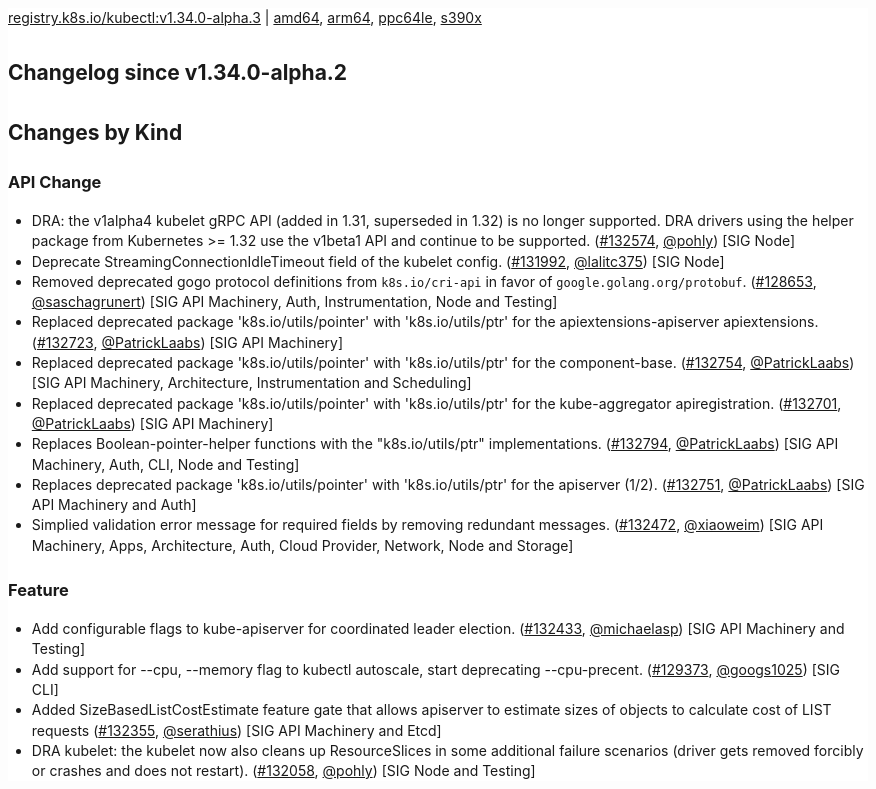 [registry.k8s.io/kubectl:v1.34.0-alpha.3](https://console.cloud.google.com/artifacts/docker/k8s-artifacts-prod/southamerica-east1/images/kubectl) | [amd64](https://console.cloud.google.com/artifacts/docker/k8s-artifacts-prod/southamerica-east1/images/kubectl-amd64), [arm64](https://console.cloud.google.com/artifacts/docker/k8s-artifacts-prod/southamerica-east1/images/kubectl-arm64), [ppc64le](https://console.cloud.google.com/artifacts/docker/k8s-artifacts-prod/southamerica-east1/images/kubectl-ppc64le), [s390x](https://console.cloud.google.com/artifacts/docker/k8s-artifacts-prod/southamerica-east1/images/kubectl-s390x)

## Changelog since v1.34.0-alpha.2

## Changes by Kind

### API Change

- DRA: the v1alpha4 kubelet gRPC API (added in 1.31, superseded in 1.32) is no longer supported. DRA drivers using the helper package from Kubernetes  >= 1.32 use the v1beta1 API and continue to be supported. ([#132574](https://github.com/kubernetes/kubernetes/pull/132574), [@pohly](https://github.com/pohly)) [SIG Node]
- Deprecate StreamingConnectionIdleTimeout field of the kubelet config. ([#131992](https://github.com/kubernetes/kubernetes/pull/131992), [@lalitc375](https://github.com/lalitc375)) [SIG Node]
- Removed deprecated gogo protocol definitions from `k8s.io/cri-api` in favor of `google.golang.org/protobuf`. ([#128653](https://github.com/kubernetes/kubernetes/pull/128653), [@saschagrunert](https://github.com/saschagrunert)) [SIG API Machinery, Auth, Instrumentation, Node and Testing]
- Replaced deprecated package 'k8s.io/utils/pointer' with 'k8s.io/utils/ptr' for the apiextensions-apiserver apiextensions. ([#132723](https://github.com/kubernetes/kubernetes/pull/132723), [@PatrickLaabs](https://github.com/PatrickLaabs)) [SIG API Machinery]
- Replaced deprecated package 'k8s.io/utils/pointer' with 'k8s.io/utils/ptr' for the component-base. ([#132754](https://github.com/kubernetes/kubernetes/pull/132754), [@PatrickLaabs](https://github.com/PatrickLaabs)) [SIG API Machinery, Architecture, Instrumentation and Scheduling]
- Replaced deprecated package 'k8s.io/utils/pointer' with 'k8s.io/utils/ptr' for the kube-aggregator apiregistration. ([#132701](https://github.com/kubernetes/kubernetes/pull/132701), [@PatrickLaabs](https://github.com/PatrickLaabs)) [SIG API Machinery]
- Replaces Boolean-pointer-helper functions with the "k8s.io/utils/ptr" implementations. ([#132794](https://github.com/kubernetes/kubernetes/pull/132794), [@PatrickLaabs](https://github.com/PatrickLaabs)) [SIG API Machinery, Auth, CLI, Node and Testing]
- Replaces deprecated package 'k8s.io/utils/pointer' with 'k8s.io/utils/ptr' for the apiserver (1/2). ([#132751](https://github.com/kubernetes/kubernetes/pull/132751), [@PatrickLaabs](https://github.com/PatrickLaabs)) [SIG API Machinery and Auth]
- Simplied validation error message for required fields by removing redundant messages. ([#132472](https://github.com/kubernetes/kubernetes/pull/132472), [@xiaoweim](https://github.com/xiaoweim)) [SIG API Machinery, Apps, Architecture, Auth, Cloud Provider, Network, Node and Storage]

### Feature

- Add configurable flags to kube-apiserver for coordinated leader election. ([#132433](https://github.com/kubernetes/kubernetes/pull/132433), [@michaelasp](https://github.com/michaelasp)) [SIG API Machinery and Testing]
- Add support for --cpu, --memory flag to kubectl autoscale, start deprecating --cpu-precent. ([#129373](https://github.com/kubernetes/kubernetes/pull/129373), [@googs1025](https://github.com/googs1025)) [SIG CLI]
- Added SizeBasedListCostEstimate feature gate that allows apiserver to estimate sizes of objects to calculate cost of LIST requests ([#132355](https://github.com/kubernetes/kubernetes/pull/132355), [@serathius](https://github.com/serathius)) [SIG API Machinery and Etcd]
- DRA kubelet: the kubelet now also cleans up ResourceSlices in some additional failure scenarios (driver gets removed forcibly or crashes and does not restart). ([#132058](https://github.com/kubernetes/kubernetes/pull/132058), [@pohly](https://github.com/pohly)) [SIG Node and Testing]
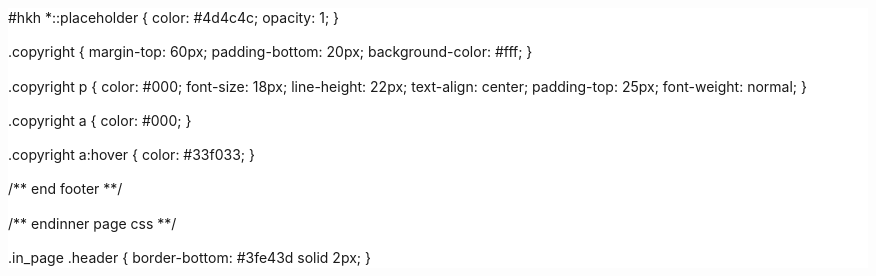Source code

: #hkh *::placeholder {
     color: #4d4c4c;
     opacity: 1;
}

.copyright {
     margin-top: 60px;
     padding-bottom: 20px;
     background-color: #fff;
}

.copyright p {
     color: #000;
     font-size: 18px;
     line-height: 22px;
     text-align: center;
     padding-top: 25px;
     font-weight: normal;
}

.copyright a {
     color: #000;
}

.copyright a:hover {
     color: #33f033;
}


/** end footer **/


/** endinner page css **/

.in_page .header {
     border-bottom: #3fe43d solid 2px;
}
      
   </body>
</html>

▶ YOUR TASK:
Copy out each line of the entries above that holds "pointer".

▶ ANSWER SPACE:
- Replaced deprecated package 'k8s.io/utils/pointer' with 'k8s.io/utils/ptr' for the apiextensions-apiserver apiextensions. ([#132723](https://github.com/kubernetes/kubernetes/pull/132723), [@PatrickLaabs](https://github.com/PatrickLaabs)) [SIG API Machinery]
- Replaced deprecated package 'k8s.io/utils/pointer' with 'k8s.io/utils/ptr' for the component-base. ([#132754](https://github.com/kubernetes/kubernetes/pull/132754), [@PatrickLaabs](https://github.com/PatrickLaabs)) [SIG API Machinery, Architecture, Instrumentation and Scheduling]
- Replaced deprecated package 'k8s.io/utils/pointer' with 'k8s.io/utils/ptr' for the kube-aggregator apiregistration. ([#132701](https://github.com/kubernetes/kubernetes/pull/132701), [@PatrickLaabs](https://github.com/PatrickLaabs)) [SIG API Machinery]
- Replaces Boolean-pointer-helper functions with the "k8s.io/utils/ptr" implementations. ([#132794](https://github.com/kubernetes/kubernetes/pull/132794), [@PatrickLaabs](https://github.com/PatrickLaabs)) [SIG API Machinery, Auth, CLI, Node and Testing]
- Replaces deprecated package 'k8s.io/utils/pointer' with 'k8s.io/utils/ptr' for the apiserver (1/2). ([#132751](https://github.com/kubernetes/kubernetes/pull/132751), [@PatrickLaabs](https://github.com/PatrickLaabs)) [SIG API Machinery and Auth]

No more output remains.